■ WHAT IS NEEDED ■
Keep the wording of each record exactly the same when you repeat it, and leave out pictures.

┏━━

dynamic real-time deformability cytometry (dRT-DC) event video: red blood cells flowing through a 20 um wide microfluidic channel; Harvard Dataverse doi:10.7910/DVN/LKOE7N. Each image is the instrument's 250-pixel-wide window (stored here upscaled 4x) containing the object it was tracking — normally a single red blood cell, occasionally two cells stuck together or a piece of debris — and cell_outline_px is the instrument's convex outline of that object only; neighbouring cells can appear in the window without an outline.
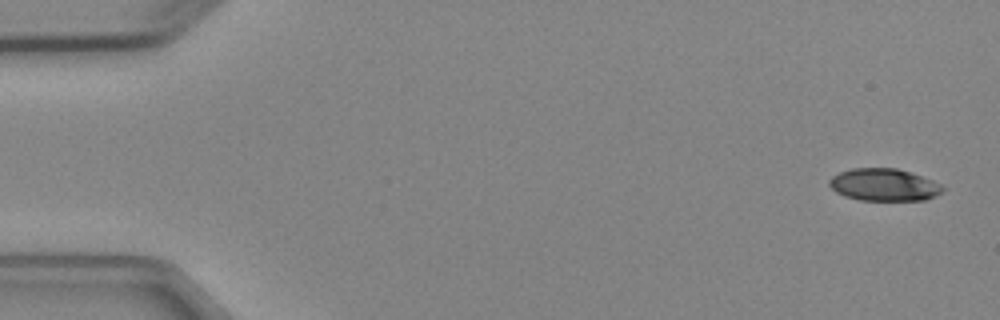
{"species": "Egyptian fruit bat (a non-hibernating species)", "species_latin": "Rousettus aegyptiacus", "temperature_condition": "cold", "stored_images_in_passage": 4, "camera_frame_rate_fps": 3000, "um_per_image_px": 0.085, "animal": {"sex": "female"}, "frame": {"image": 1, "passage_image": 1, "time_ms": 0.0, "image_size_px": [1000, 320], "cell_outline_px": [[944, 188], [936, 196], [924, 200], [860, 200], [844, 196], [836, 192], [828, 184], [828, 180], [832, 176], [840, 172], [852, 168], [896, 168], [912, 172], [932, 180], [940, 184]], "centroid_in_image_um": [75.12, 15.7], "position_along_channel_um": 9.9, "area_um2": 21.39}}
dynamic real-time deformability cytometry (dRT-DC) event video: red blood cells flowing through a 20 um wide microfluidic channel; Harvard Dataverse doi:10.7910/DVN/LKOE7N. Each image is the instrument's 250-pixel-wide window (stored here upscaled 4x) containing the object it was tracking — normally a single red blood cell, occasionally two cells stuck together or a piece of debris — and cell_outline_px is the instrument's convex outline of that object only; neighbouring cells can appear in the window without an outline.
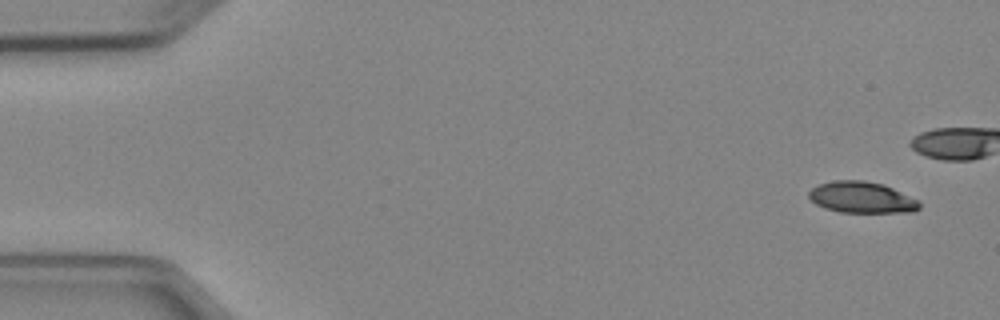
{"species": "Egyptian fruit bat (a non-hibernating species)", "species_latin": "Rousettus aegyptiacus", "temperature_condition": "cold", "stored_images_in_passage": 6, "camera_frame_rate_fps": 3000, "um_per_image_px": 0.085, "animal": {"sex": "female"}, "frame": {"image": 1, "passage_image": 1, "time_ms": 0.0, "image_size_px": [1000, 320], "cell_outline_px": [[920, 208], [912, 212], [840, 212], [824, 208], [816, 204], [808, 196], [808, 192], [812, 188], [820, 184], [836, 180], [864, 180], [884, 184], [920, 200]], "centroid_in_image_um": [73.27, 16.77], "position_along_channel_um": 11.7, "area_um2": 20.23}}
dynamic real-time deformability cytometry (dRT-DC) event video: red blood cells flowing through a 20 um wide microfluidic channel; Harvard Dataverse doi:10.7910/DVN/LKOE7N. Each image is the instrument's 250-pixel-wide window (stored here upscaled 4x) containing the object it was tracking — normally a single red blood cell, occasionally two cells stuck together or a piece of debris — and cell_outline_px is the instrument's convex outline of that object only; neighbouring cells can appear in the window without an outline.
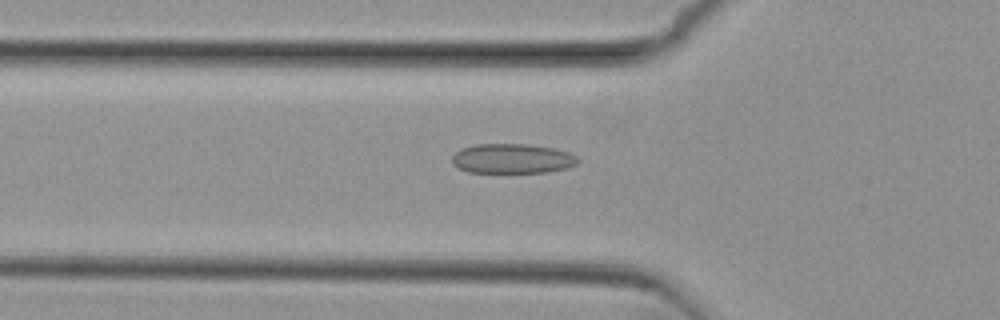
{"species": "common noctule bat (a hibernating species)", "species_latin": "Nyctalus noctula", "temperature_condition": "cold", "stored_images_in_passage": 38, "camera_frame_rate_fps": 3000, "um_per_image_px": 0.085, "animal": {"sex": "female", "body_mass_g": 29.2, "forearm_length_mm": 56.3}, "frame": {"image": 1, "passage_image": 3, "time_ms": 0.667, "image_size_px": [1000, 320], "cell_outline_px": [[580, 160], [576, 164], [568, 168], [548, 172], [468, 172], [452, 164], [452, 156], [460, 148], [476, 144], [528, 144], [552, 148], [568, 152], [576, 156]], "centroid_in_image_um": [43.54, 13.48], "position_along_channel_um": 82.3, "area_um2": 21.79}}
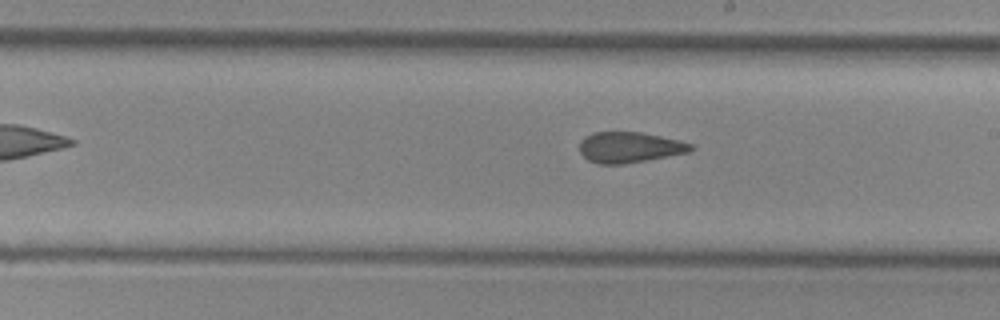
{"frame": {"image": 2, "passage_image": 15, "time_ms": 4.667, "image_size_px": [1000, 320], "cell_outline_px": [[692, 148], [688, 152], [624, 164], [596, 164], [588, 160], [580, 152], [580, 140], [584, 136], [592, 132], [640, 132], [660, 136], [692, 144]], "centroid_in_image_um": [53.43, 12.52], "position_along_channel_um": 235.6, "area_um2": 19.71}}
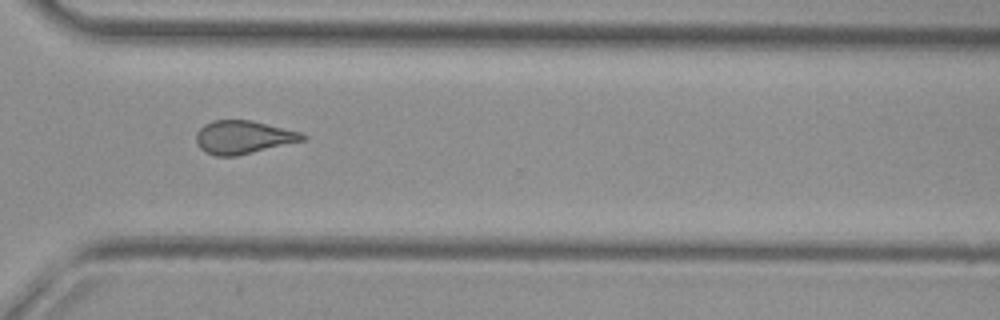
{"frame": {"image": 3, "passage_image": 24, "time_ms": 7.667, "image_size_px": [1000, 320], "cell_outline_px": [[308, 140], [236, 156], [216, 156], [204, 152], [196, 144], [196, 132], [204, 124], [212, 120], [252, 120], [300, 132], [308, 136]], "centroid_in_image_um": [20.69, 11.67], "position_along_channel_um": 349.9, "area_um2": 20.87}, "authors_computed_cell_mechanics": {"area_um2": 20.5768, "velocity_mm_per_s": 3.8122, "shape_relaxation_time_tau1_ms": null, "shape_relaxation_time_tau2_ms": 2.0155, "deformation_change_tau1": null, "deformation_change_tau2": 0.085}}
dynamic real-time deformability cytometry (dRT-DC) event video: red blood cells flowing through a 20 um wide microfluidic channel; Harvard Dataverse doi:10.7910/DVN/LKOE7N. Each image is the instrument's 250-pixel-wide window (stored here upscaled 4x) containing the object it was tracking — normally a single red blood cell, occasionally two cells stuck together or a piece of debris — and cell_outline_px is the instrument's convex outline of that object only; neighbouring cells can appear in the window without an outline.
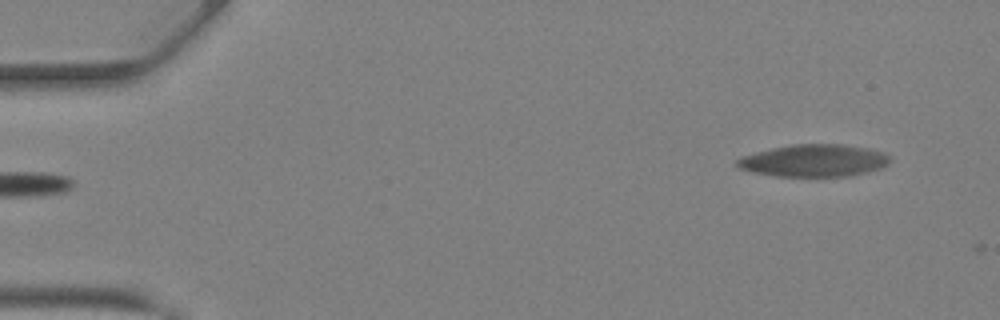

┗━━

■ TASK RESPONSE ■
dynamic real-time deformability cytometry (dRT-DC) event video: red blood cells flowing through a 20 um wide microfluidic channel; Harvard Dataverse doi:10.7910/DVN/LKOE7N. Each image is the instrument's 250-pixel-wide window (stored here upscaled 4x) containing the object it was tracking — normally a single red blood cell, occasionally two cells stuck together or a piece of debris — and cell_outline_px is the instrument's convex outline of that object only; neighbouring cells can appear in the window without an outline.
{"species": "Egyptian fruit bat (a non-hibernating species)", "species_latin": "Rousettus aegyptiacus", "temperature_condition": "cold", "stored_images_in_passage": 4, "camera_frame_rate_fps": 3000, "um_per_image_px": 0.085, "animal": {"sex": "female"}, "frame": {"image": 1, "passage_image": 1, "time_ms": 0.0, "image_size_px": [1000, 320], "cell_outline_px": [[944, 188], [936, 196], [924, 200], [860, 200], [844, 196], [836, 192], [828, 184], [828, 180], [832, 176], [840, 172], [852, 168], [896, 168], [912, 172], [932, 180], [940, 184]], "centroid_in_image_um": [75.12, 15.7], "position_along_channel_um": 9.9, "area_um2": 21.39}}
dynamic real-time deformability cytometry (dRT-DC) event video: red blood cells flowing through a 20 um wide microfluidic channel; Harvard Dataverse doi:10.7910/DVN/LKOE7N. Each image is the instrument's 250-pixel-wide window (stored here upscaled 4x) containing the object it was tracking — normally a single red blood cell, occasionally two cells stuck together or a piece of debris — and cell_outline_px is the instrument's convex outline of that object only; neighbouring cells can appear in the window without an outline.
{"species": "Egyptian fruit bat (a non-hibernating species)", "species_latin": "Rousettus aegyptiacus", "temperature_condition": "cold", "stored_images_in_passage": 6, "camera_frame_rate_fps": 3000, "um_per_image_px": 0.085, "animal": {"sex": "female"}, "frame": {"image": 1, "passage_image": 1, "time_ms": 0.0, "image_size_px": [1000, 320], "cell_outline_px": [[920, 208], [912, 212], [840, 212], [824, 208], [816, 204], [808, 196], [808, 192], [812, 188], [820, 184], [836, 180], [864, 180], [884, 184], [920, 200]], "centroid_in_image_um": [73.27, 16.77], "position_along_channel_um": 11.7, "area_um2": 20.23}}
dynamic real-time deformability cytometry (dRT-DC) event video: red blood cells flowing through a 20 um wide microfluidic channel; Harvard Dataverse doi:10.7910/DVN/LKOE7N. Each image is the instrument's 250-pixel-wide window (stored here upscaled 4x) containing the object it was tracking — normally a single red blood cell, occasionally two cells stuck together or a piece of debris — and cell_outline_px is the instrument's convex outline of that object only; neighbouring cells can appear in the window without an outline.
{"species": "common noctule bat (a hibernating species)", "species_latin": "Nyctalus noctula", "temperature_condition": "cold", "stored_images_in_passage": 38, "camera_frame_rate_fps": 3000, "um_per_image_px": 0.085, "animal": {"sex": "female", "body_mass_g": 29.2, "forearm_length_mm": 56.3}, "frame": {"image": 1, "passage_image": 3, "time_ms": 0.667, "image_size_px": [1000, 320], "cell_outline_px": [[580, 160], [576, 164], [568, 168], [548, 172], [468, 172], [452, 164], [452, 156], [460, 148], [476, 144], [528, 144], [552, 148], [568, 152], [576, 156]], "centroid_in_image_um": [43.54, 13.48], "position_along_channel_um": 82.3, "area_um2": 21.79}}
{"frame": {"image": 2, "passage_image": 15, "time_ms": 4.667, "image_size_px": [1000, 320], "cell_outline_px": [[692, 148], [688, 152], [624, 164], [596, 164], [588, 160], [580, 152], [580, 140], [584, 136], [592, 132], [640, 132], [660, 136], [692, 144]], "centroid_in_image_um": [53.43, 12.52], "position_along_channel_um": 235.6, "area_um2": 19.71}}
{"frame": {"image": 3, "passage_image": 24, "time_ms": 7.667, "image_size_px": [1000, 320], "cell_outline_px": [[308, 140], [236, 156], [216, 156], [204, 152], [196, 144], [196, 132], [204, 124], [212, 120], [252, 120], [300, 132], [308, 136]], "centroid_in_image_um": [20.69, 11.67], "position_along_channel_um": 349.9, "area_um2": 20.87}, "authors_computed_cell_mechanics": {"area_um2": 20.5768, "velocity_mm_per_s": 3.8122, "shape_relaxation_time_tau1_ms": null, "shape_relaxation_time_tau2_ms": 2.0155, "deformation_change_tau1": null, "deformation_change_tau2": 0.085}}
dynamic real-time deformability cytometry (dRT-DC) event video: red blood cells flowing through a 20 um wide microfluidic channel; Harvard Dataverse doi:10.7910/DVN/LKOE7N. Each image is the instrument's 250-pixel-wide window (stored here upscaled 4x) containing the object it was tracking — normally a single red blood cell, occasionally two cells stuck together or a piece of debris — and cell_outline_px is the instrument's convex outline of that object only; neighbouring cells can appear in the window without an outline.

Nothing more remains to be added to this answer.